The nodes u and v will be automatically added if they are not already in the graph. u will be the dependent variable (i.e. variable to be predicted) and v will be one of the features (i.e. predictors) in the model.

Parameters:
u, vnodes

Nodes can be any hashable python object.

Returns:
None

Examples

>>> from pgmpy.models import NaiveBayes
>>> G = NaiveBayes()
>>> G.add_nodes_from(["a", "b", "c"])
>>> G.add_edge("a", "b")
>>> G.add_edge("a", "c")
>>> G.edges()
OutEdgeView([('a', 'b'), ('a', 'c')])
add_edges_from(ebunch)[source]#

Adds edges to the model.

Each tuple of the form (u, v) in ebunch adds a new edge in the model. Since there can only be one dependent variable in a Naive Bayes model, u should be the same for each tuple in ebunch.

Parameters:
ebunch: list (array-like)

A list of tuples of the form (u, v) representing an edge from u to v.

Returns:
None

Examples

>>> from pgmpy.models import NaiveBayes
>>> G = NaiveBayes()
>>> G.add_nodes_from(["a", "b", "c"])
>>> G.add_edges_from([("a", "b"), ("a", "c")])
>>> G.edges()
OutEdgeView([('a', 'b'), ('a', 'c')])
fit(data, parent_node=None, estimator=None)[source]#

Computes the CPD for each node from a given data in the form of a pandas dataframe. If a variable from the data is not present in the model, it adds that node into the model.

Parameters:
datapandas DataFrame object

A DataFrame object with column names same as the variable names of network

parent_node: any hashable python object (optional)
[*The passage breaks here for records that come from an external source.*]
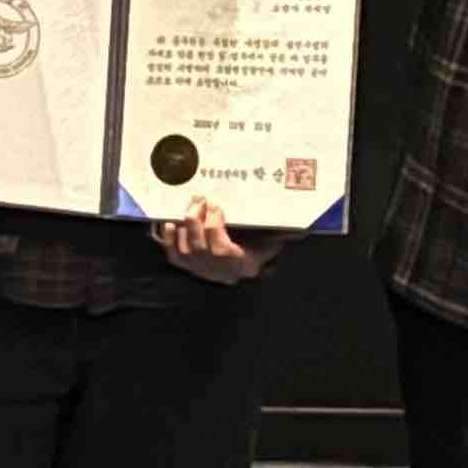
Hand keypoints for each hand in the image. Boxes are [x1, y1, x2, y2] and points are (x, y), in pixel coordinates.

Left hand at [153, 198, 285, 283]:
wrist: (238, 269)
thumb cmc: (255, 251)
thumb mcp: (270, 243)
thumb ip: (280, 235)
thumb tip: (299, 228)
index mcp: (238, 263)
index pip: (221, 249)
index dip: (215, 227)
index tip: (217, 206)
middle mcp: (216, 269)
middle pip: (199, 246)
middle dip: (197, 219)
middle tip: (201, 198)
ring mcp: (198, 268)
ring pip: (184, 248)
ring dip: (184, 224)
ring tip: (191, 204)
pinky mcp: (185, 265)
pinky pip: (172, 254)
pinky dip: (168, 238)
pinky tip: (168, 222)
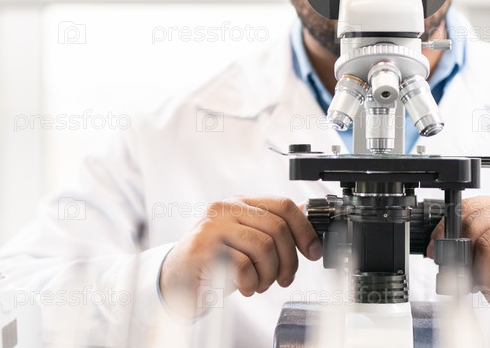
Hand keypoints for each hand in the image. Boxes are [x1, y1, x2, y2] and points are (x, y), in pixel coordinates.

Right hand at [159, 196, 321, 315]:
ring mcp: (213, 226)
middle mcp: (226, 208)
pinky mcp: (203, 248)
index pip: (283, 205)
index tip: (313, 252)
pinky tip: (245, 287)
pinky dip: (251, 282)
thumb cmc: (215, 260)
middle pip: (277, 228)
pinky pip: (243, 265)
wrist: (176, 278)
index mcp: (241, 202)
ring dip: (269, 274)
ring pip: (263, 247)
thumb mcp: (247, 239)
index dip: (305, 230)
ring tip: (260, 284)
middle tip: (284, 278)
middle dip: (289, 260)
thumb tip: (305, 210)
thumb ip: (271, 225)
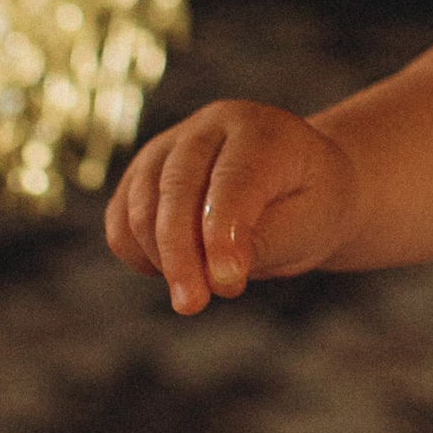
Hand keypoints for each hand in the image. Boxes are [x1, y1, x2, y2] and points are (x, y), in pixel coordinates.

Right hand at [105, 100, 356, 312]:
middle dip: (180, 253)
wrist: (302, 185)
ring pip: (140, 204)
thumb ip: (264, 242)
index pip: (232, 179)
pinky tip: (172, 274)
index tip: (227, 283)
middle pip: (177, 186)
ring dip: (160, 259)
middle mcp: (210, 127)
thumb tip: (214, 275)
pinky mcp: (143, 173)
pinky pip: (120, 218)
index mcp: (261, 130)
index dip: (223, 232)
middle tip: (193, 305)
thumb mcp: (310, 224)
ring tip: (196, 296)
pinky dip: (136, 253)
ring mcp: (170, 145)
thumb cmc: (312, 206)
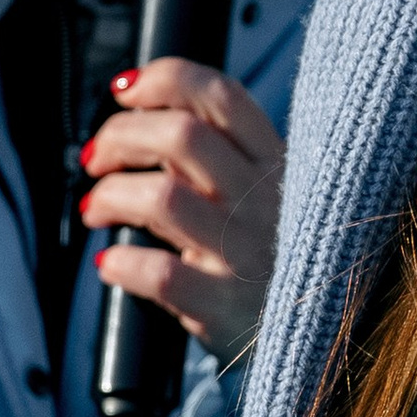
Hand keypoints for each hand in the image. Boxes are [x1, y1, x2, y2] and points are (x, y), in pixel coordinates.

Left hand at [78, 58, 284, 363]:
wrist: (320, 337)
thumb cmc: (274, 255)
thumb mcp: (268, 192)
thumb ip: (216, 154)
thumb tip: (137, 117)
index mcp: (276, 161)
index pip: (220, 96)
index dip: (162, 79)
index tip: (123, 91)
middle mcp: (265, 199)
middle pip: (180, 135)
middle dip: (120, 135)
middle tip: (96, 157)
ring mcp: (246, 253)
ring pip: (160, 197)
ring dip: (109, 195)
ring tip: (95, 209)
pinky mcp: (224, 306)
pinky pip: (160, 274)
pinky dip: (121, 264)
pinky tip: (110, 264)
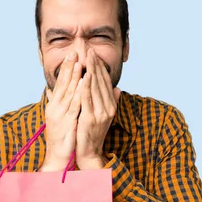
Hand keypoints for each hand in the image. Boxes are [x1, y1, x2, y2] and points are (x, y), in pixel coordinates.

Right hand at [39, 52, 83, 171]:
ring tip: (79, 62)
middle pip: (63, 84)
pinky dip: (79, 92)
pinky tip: (84, 83)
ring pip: (68, 92)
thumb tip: (54, 90)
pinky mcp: (67, 121)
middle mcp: (55, 107)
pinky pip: (74, 104)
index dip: (66, 69)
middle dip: (68, 67)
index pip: (61, 83)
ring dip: (73, 77)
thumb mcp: (61, 118)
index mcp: (55, 105)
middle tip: (74, 51)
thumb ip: (59, 103)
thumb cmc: (62, 138)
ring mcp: (60, 114)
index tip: (72, 55)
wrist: (58, 157)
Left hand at [75, 48, 120, 169]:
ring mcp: (100, 113)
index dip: (100, 67)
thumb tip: (118, 89)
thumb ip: (111, 101)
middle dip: (95, 64)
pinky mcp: (90, 118)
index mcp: (111, 105)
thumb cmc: (93, 133)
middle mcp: (108, 108)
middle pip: (101, 82)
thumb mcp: (104, 115)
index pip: (105, 82)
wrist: (89, 152)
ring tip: (86, 57)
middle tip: (89, 50)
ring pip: (95, 87)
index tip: (94, 54)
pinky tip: (84, 76)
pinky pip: (88, 99)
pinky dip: (86, 86)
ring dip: (90, 71)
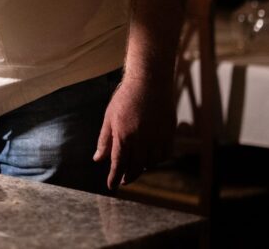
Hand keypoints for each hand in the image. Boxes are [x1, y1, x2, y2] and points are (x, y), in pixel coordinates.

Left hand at [93, 75, 174, 189]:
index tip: (111, 186)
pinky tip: (152, 158)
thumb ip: (105, 140)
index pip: (118, 163)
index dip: (114, 177)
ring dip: (143, 168)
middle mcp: (142, 139)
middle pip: (136, 167)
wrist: (150, 81)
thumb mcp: (109, 117)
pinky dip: (158, 160)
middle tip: (124, 179)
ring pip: (152, 163)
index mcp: (124, 135)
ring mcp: (158, 137)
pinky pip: (165, 154)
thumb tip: (98, 159)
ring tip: (136, 166)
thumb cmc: (126, 97)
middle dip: (129, 176)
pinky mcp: (169, 133)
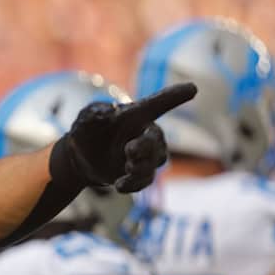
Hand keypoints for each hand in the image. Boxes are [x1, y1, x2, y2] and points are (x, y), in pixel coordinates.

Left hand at [66, 83, 196, 191]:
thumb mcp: (86, 118)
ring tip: (125, 170)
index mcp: (135, 114)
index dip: (174, 97)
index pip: (157, 103)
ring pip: (154, 162)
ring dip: (140, 168)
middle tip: (130, 151)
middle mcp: (146, 133)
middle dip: (146, 146)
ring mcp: (147, 154)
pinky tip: (119, 185)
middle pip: (155, 139)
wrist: (81, 157)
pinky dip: (133, 184)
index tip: (192, 88)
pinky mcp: (141, 174)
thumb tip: (107, 112)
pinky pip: (145, 180)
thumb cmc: (87, 130)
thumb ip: (95, 115)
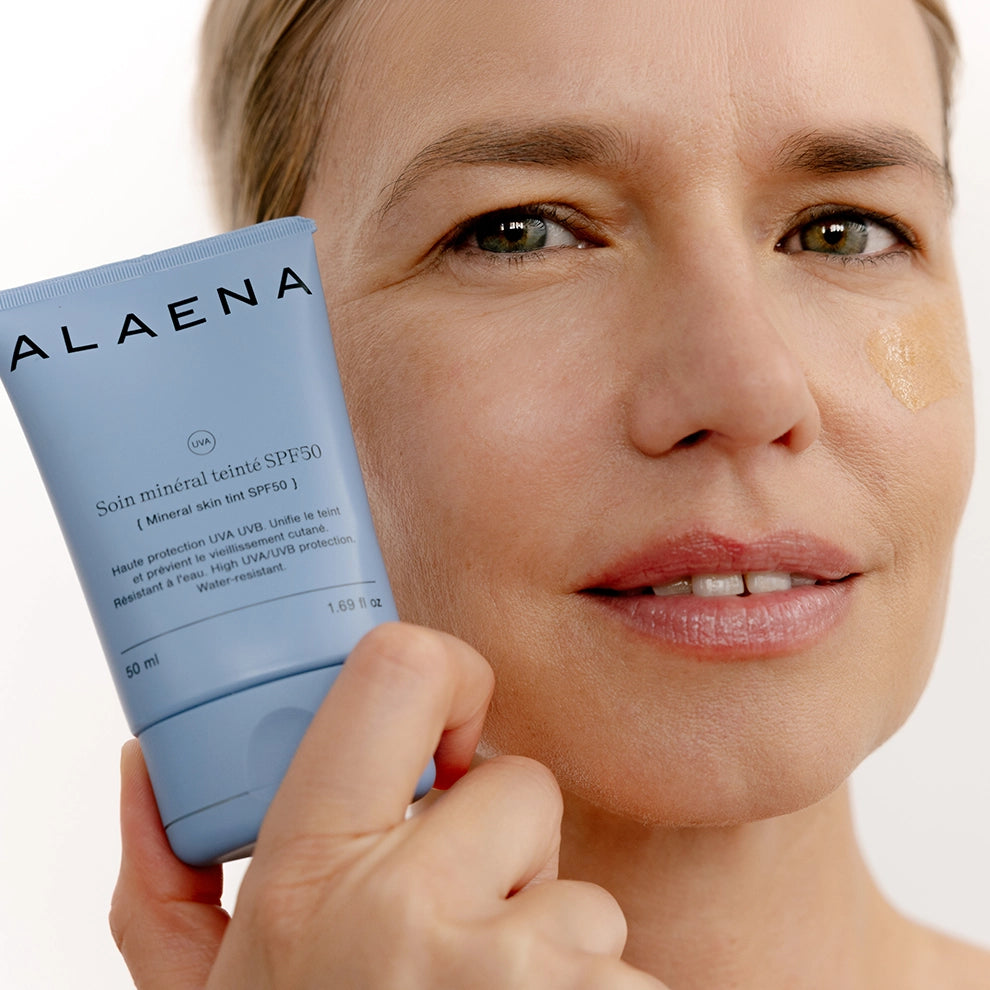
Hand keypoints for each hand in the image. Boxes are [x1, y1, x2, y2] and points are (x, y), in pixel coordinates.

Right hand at [110, 623, 667, 987]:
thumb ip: (164, 888)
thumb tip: (146, 762)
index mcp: (306, 875)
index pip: (402, 669)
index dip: (449, 678)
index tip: (452, 734)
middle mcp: (408, 914)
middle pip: (521, 786)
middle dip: (501, 856)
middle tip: (451, 939)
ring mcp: (519, 977)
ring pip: (583, 894)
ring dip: (549, 950)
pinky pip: (630, 975)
Parent node of the model, if not specified it looks for a previously specified parent node.

estimator: Estimator class

Any pgmpy estimator. If nothing is specified, the default MaximumLikelihoodEstimator would be used.

Examples

>>> import numpy as np
>>> import pandas as pd
>>> from pgmpy.models import NaiveBayes
>>> model = NaiveBayes()
>>> values = pd.DataFrame(
...     np.random.randint(low=0, high=2, size=(1000, 5)),
...     columns=["A", "B", "C", "D", "E"],
... )
>>> model.fit(values, "A")
>>> model.get_cpds()
[<TabularCPD representing P(A:2) at 0x...>,
 <TabularCPD representing P(B:2 | A:2) at 0x...>,
 <TabularCPD representing P(C:2 | A:2) at 0x...>,
 <TabularCPD representing P(D:2 | A:2) at 0x...>,
 <TabularCPD representing P(E:2 | A:2) at 0x...>]
>>> sorted(model.edges())
[('A', 'B'), ('A', 'C'), ('A', 'D'), ('A', 'E')]
local_independencies(variables)[source]#

Returns an instance of Independencies containing the local independencies of each of the variables.

Parameters:
variables: str or array like

variables whose local independencies are to found.

Examples

>>> from pgmpy.models import NaiveBayes
>>> model = NaiveBayes()
>>> model.add_edges_from([("a", "b"), ("a", "c"), ("a", "d")])
>>> ind = model.local_independencies("b")
>>> assertion = ind.get_assertions()[0]
>>> sorted(assertion.event1), sorted(assertion.event2), sorted(assertion.event3)
(['b'], ['c', 'd'], ['a'])